* Kutipan Dokumen *
┄┄┄┄┄┄┄┄┄┄┄┄┄┄┄┄┄┄┄┄

Ketika pantangan dan larangan sasi dilanggar, diyakini akan ada malapetaka yang mengintai. Bagi individu yang melanggar, penyakit yang sulit disembuhkan akan menerjang dan dikutuk secara adat istiadat. Sementara, menelantarkan sasi bisa menyebabkan pancaroba yang menyulitkan kehidupan masyarakat.
Larangan dan pantangan sasi tidak hanya didukung oleh pemuka adat, tetapi juga pemuka agama di gereja dan masjid. Akibatnya, masyarakat punya alasan normatif untuk terlibat dalam perlindungan kawasan sasi dan memastikan tidak ada yang melanggar.
Oleh karena itu, kelompok perempuan Waifuna mengembalikan tradisi sasi di kampungnya, Kapatcol. Sasi, sebenarnya, telah dilaksanakan turun temurun, namun kerap kali gagal dan komitmen masyarakat yang semakin abai.
Setelah mengupayakan sasi dan berkolaborasi dengan pihak LSM konservasi, sasi berhasil diadakan kembali. Hasilnya terbukti membawa kesejahteraan masyarakat, karena hasil panen saat buka sasi punya nilai ekonomi tinggi di pelelangan.
Kisahnya kelompok Waifuna ini menginspirasi kampung-kampung lainnya di Misool untuk menghadirkan kembali sasi, sekaligus upaya konservasi Raja Ampat. Pemerintah Kabupaten Raja Ampat pun, sampai saat ini, terus memetakan kawasan sasi sebagai konservasi berbasis pengetahuan masyarakat tradisional.
Ekologi Raja Ampat di antara pariwisata dan tambang
Praktik tradisional dan keindahan bentang alam Raja Ampat mengundang masyarakat dunia untuk datang berwisata. Dinas Pariwisata Kabupaten Raja Ampat mencatat ada pelonjakan kunjungan wisatawan sebesar 61 persen pada 2024 dibandingkan tahun sebelumnya. Kepulauan di ujung kawasan Kepala Burung Papua ini pun mendapat predikat wisata prioritas oleh Kementerian Pariwisata.

┄┄┄┄┄┄┄┄┄┄┄┄┄┄┄┄┄┄┄┄

* Tugas 1 *
Menurut kutipan tentang sasi, berapa persen lonjakan kunjungan wisatawan ke Raja Ampat pada 2024 dibandingkan tahun sebelumnya?
* Tugas 2 *
Salin bagian kutipan tentang sasi yang dibuka dengan kata-kata "Oleh karena itu, kelompok" dan ditutup dengan "yang semakin abai.", lalu ganti "Kapatcol" dengan "Misool".
* Tugas 3 *
Berdasarkan kutipan tentang sasi, mengapa sasi yang berhasil diadakan kembali terbukti membawa kesejahteraan bagi masyarakat?

(Data koordinat kotak pembatas)
┄┄┄┄┄┄┄┄┄┄┄┄┄┄┄┄┄┄┄┄

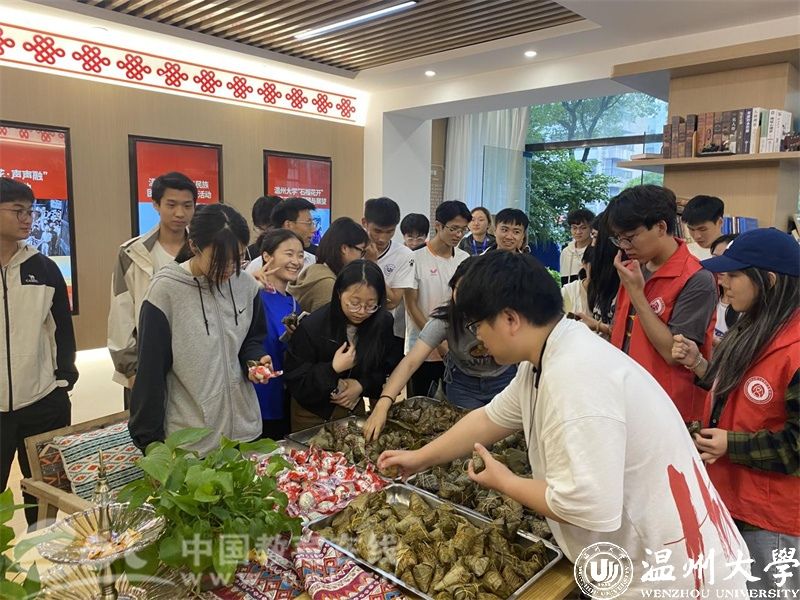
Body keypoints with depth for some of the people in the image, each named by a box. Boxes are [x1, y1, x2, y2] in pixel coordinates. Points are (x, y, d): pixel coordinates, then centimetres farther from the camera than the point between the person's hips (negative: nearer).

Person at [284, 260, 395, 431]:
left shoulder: (383, 322, -13)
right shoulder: (311, 327, -25)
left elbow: (385, 368, -1)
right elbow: (294, 382, -21)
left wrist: (362, 385, -18)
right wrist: (333, 369, -32)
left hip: (355, 409, 4)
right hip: (313, 414, -3)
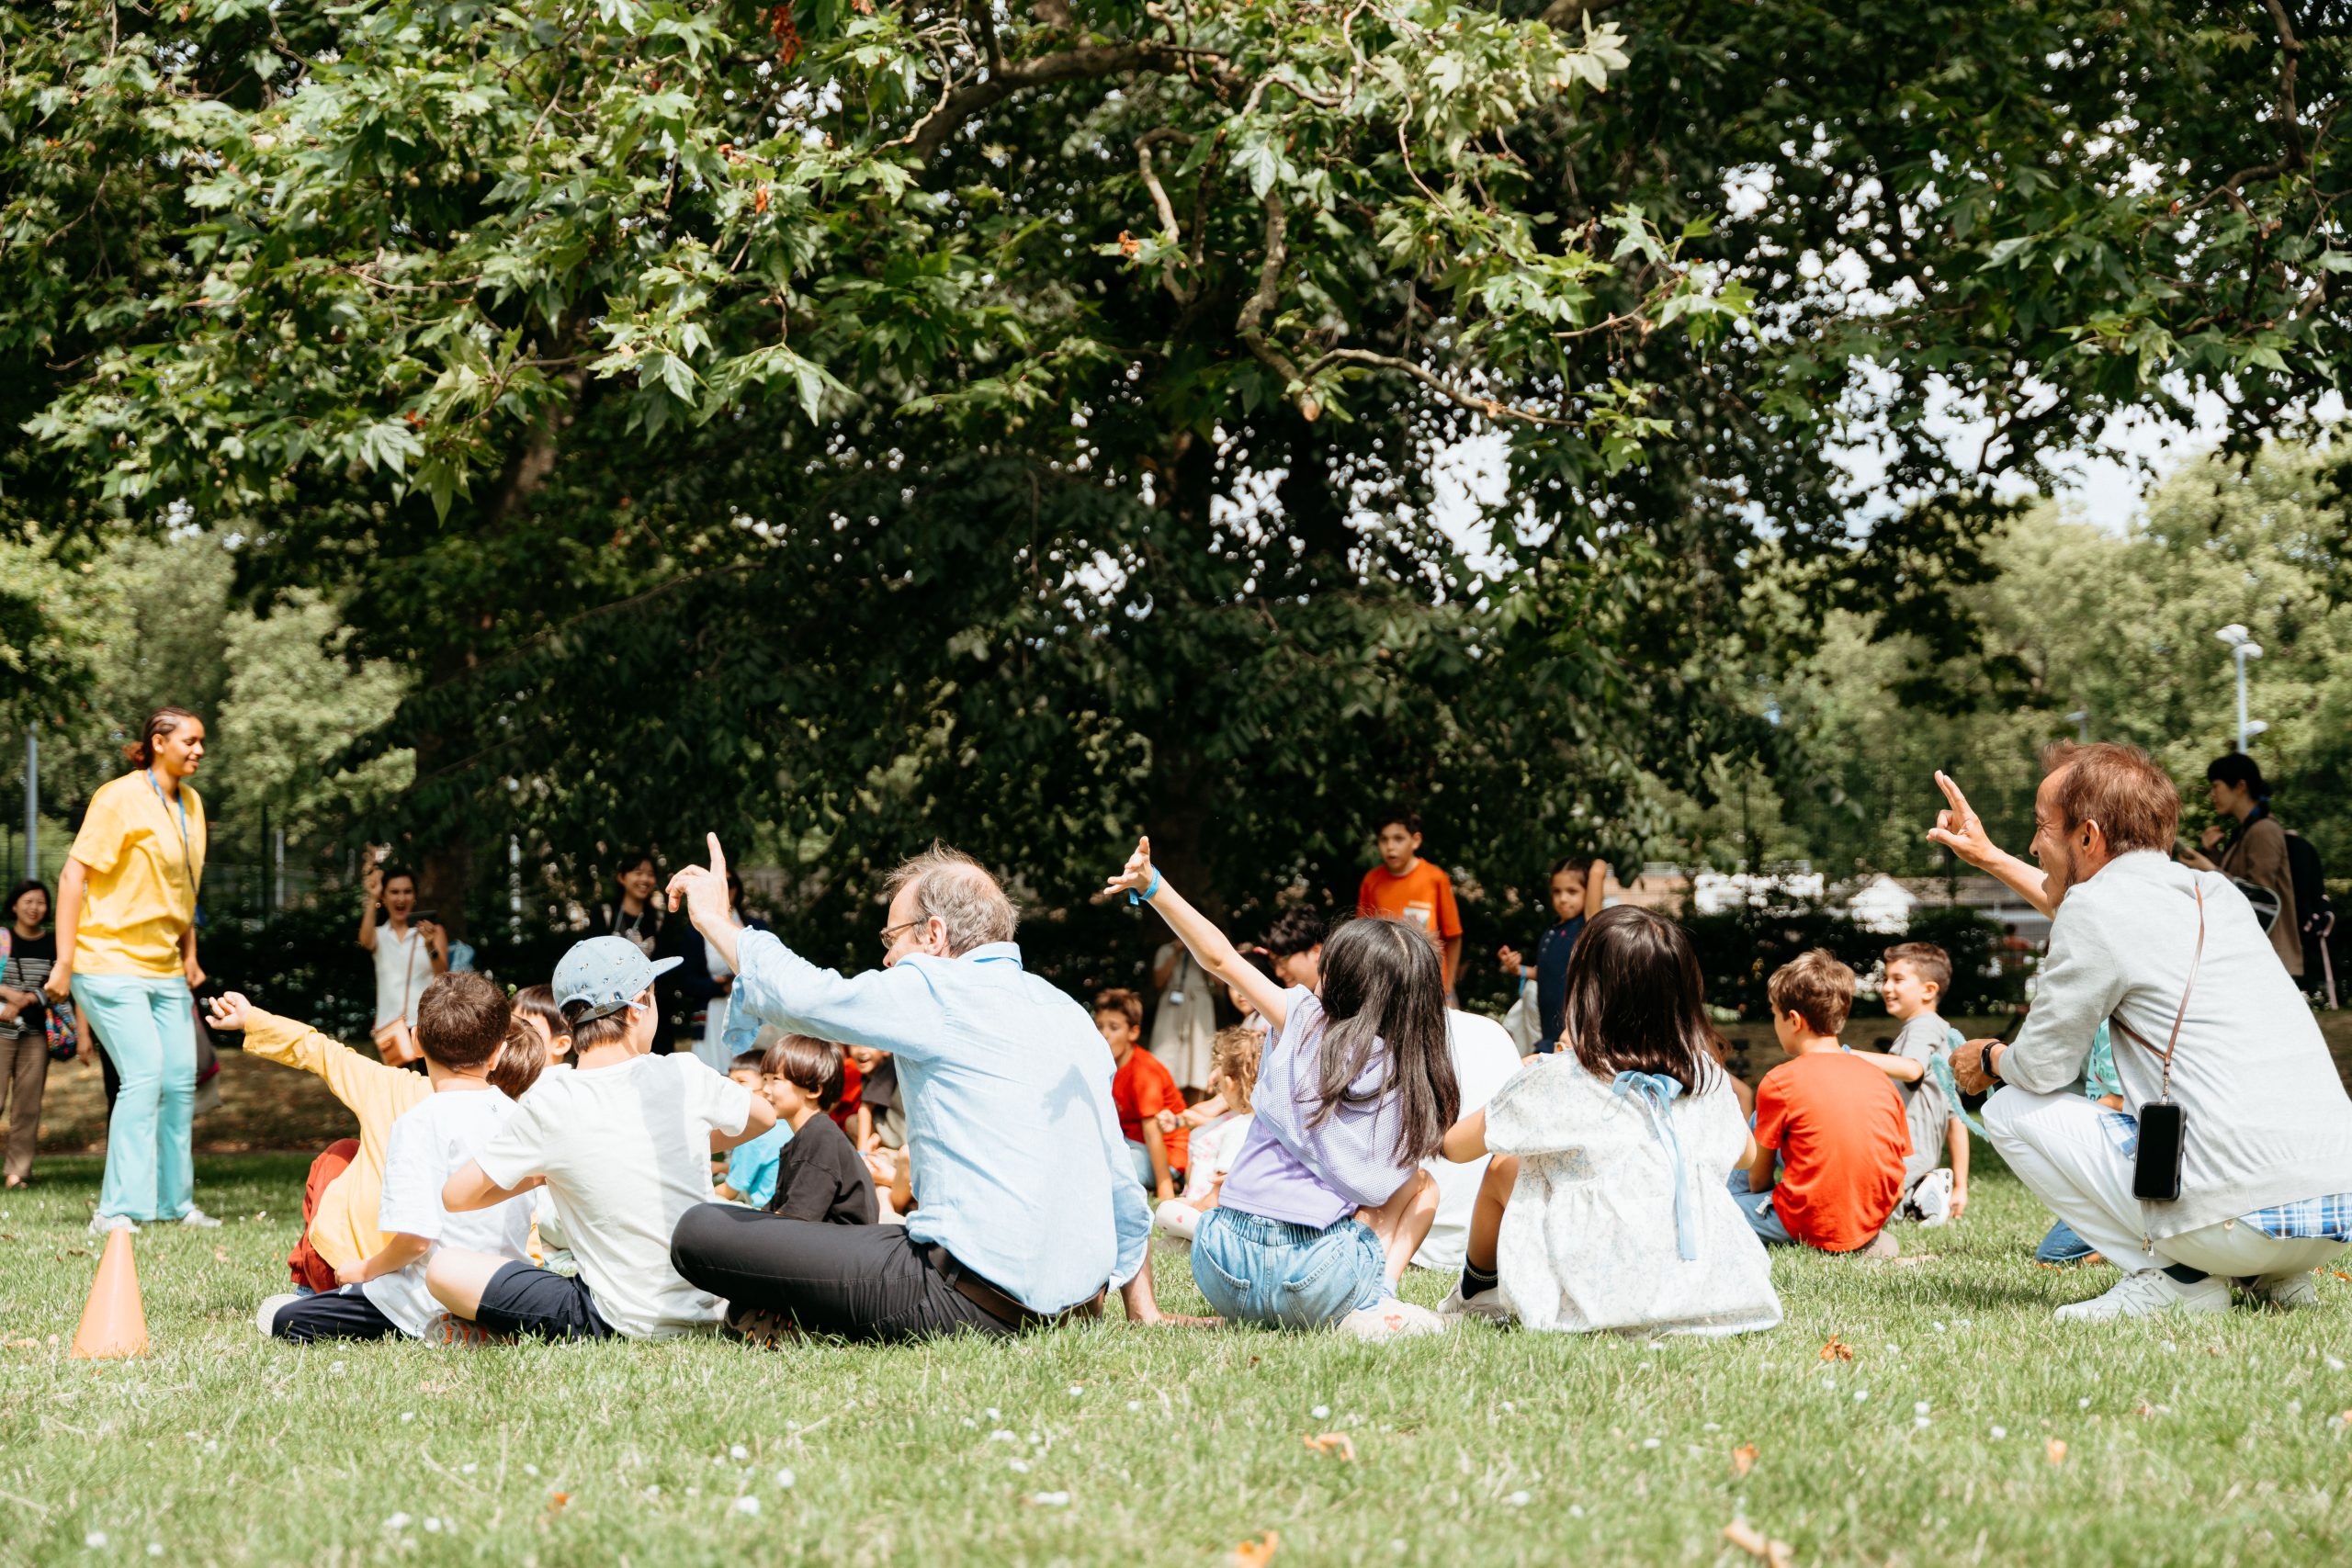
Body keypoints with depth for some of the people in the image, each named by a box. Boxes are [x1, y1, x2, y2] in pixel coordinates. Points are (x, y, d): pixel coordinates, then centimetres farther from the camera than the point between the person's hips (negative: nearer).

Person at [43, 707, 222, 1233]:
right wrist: (64, 961, -16)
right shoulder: (120, 799, -11)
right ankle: (116, 1212, -13)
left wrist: (189, 954, 20)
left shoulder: (190, 803, 12)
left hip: (165, 968, 8)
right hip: (110, 962, -8)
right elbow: (73, 876, -13)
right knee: (145, 1076, -16)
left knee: (180, 1080, 6)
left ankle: (174, 1201, 18)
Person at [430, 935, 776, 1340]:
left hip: (621, 1326, -4)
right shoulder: (685, 1075, -5)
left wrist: (537, 1177, 11)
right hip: (708, 1312, 4)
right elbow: (765, 1118, 17)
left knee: (444, 1268, 5)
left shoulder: (550, 1105, -12)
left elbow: (456, 1196, -4)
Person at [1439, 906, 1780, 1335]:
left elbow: (1454, 1145, 7)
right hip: (1717, 1293, 4)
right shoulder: (1709, 1077, 6)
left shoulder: (1558, 1078, -5)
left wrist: (1526, 1082, 25)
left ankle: (1477, 1292, 40)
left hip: (1601, 1298, -4)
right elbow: (1745, 1153, 28)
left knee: (1502, 1169, 19)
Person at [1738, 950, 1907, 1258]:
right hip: (1874, 1217, 4)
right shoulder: (1879, 1079, 5)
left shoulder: (1780, 1082, -9)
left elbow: (1758, 1179, -1)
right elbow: (1897, 1185, 7)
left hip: (1811, 1225, -4)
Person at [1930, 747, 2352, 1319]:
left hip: (2237, 1222, -8)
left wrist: (1988, 1059, 24)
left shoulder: (2099, 904, -7)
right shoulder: (2215, 892, 17)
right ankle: (2272, 1276, 17)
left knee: (2010, 1109, 8)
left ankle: (2173, 1277, 0)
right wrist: (1989, 856, 46)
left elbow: (2042, 1067, 1)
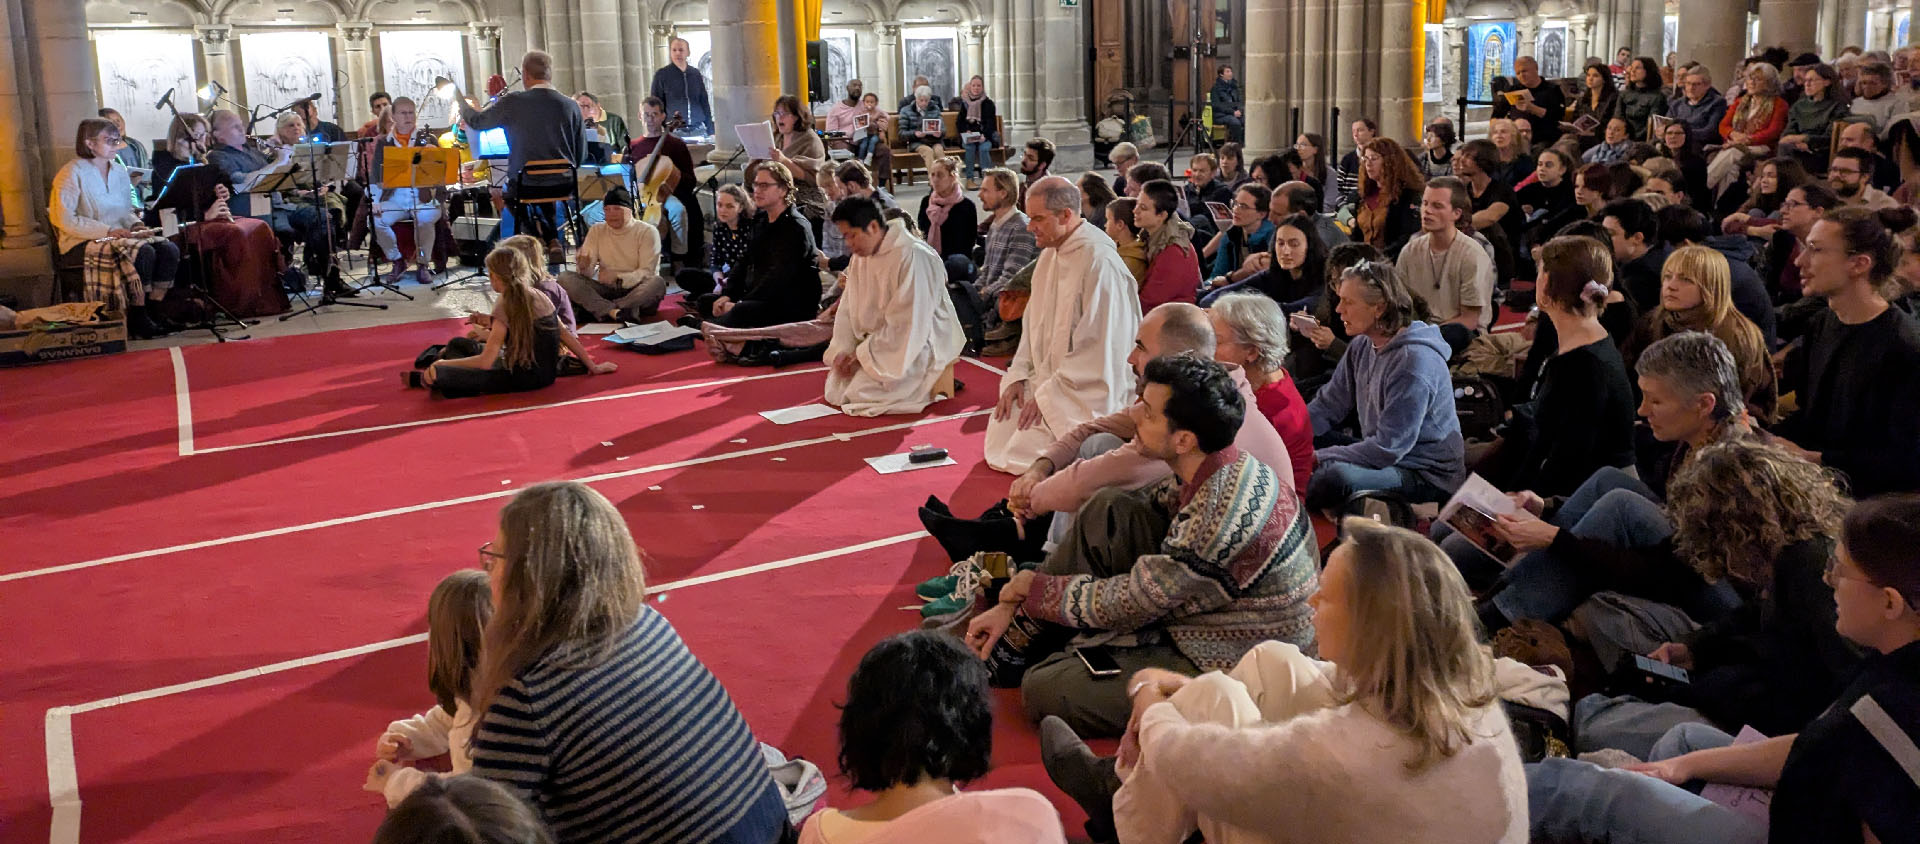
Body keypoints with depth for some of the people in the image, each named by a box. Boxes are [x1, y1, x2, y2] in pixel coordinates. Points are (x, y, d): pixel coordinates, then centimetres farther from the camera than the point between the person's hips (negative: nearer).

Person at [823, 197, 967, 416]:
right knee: (835, 389, 0)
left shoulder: (912, 257, -23)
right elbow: (848, 309, 8)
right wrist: (843, 350, -8)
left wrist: (863, 353, -19)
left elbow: (906, 324, -24)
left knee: (860, 395, -20)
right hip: (878, 340, 9)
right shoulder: (860, 258, 4)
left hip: (919, 347, -9)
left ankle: (929, 387, 0)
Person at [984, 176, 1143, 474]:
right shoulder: (1050, 254, 7)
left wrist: (1048, 394, -19)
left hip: (1085, 390, -9)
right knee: (997, 441, 1)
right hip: (1045, 379, 9)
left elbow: (1095, 346, -23)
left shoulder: (1099, 262, -21)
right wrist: (1018, 376, 2)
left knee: (1022, 455, -17)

┄┄┄┄┄┄┄┄┄┄┄┄┄┄┄┄┄┄┄┄

* Jawaban 1 *
Lonjakannya sebesar 61 persen.

* Jawaban 2 *
Oleh karena itu, kelompok perempuan Waifuna mengembalikan tradisi sasi di kampungnya, Misool. Sasi, sebenarnya, telah dilaksanakan turun temurun, namun kerap kali gagal dan komitmen masyarakat yang semakin abai.

* Jawaban 3 *
Sasi membawa kesejahteraan karena hasil panen saat buka sasi memiliki nilai ekonomi tinggi di pelelangan.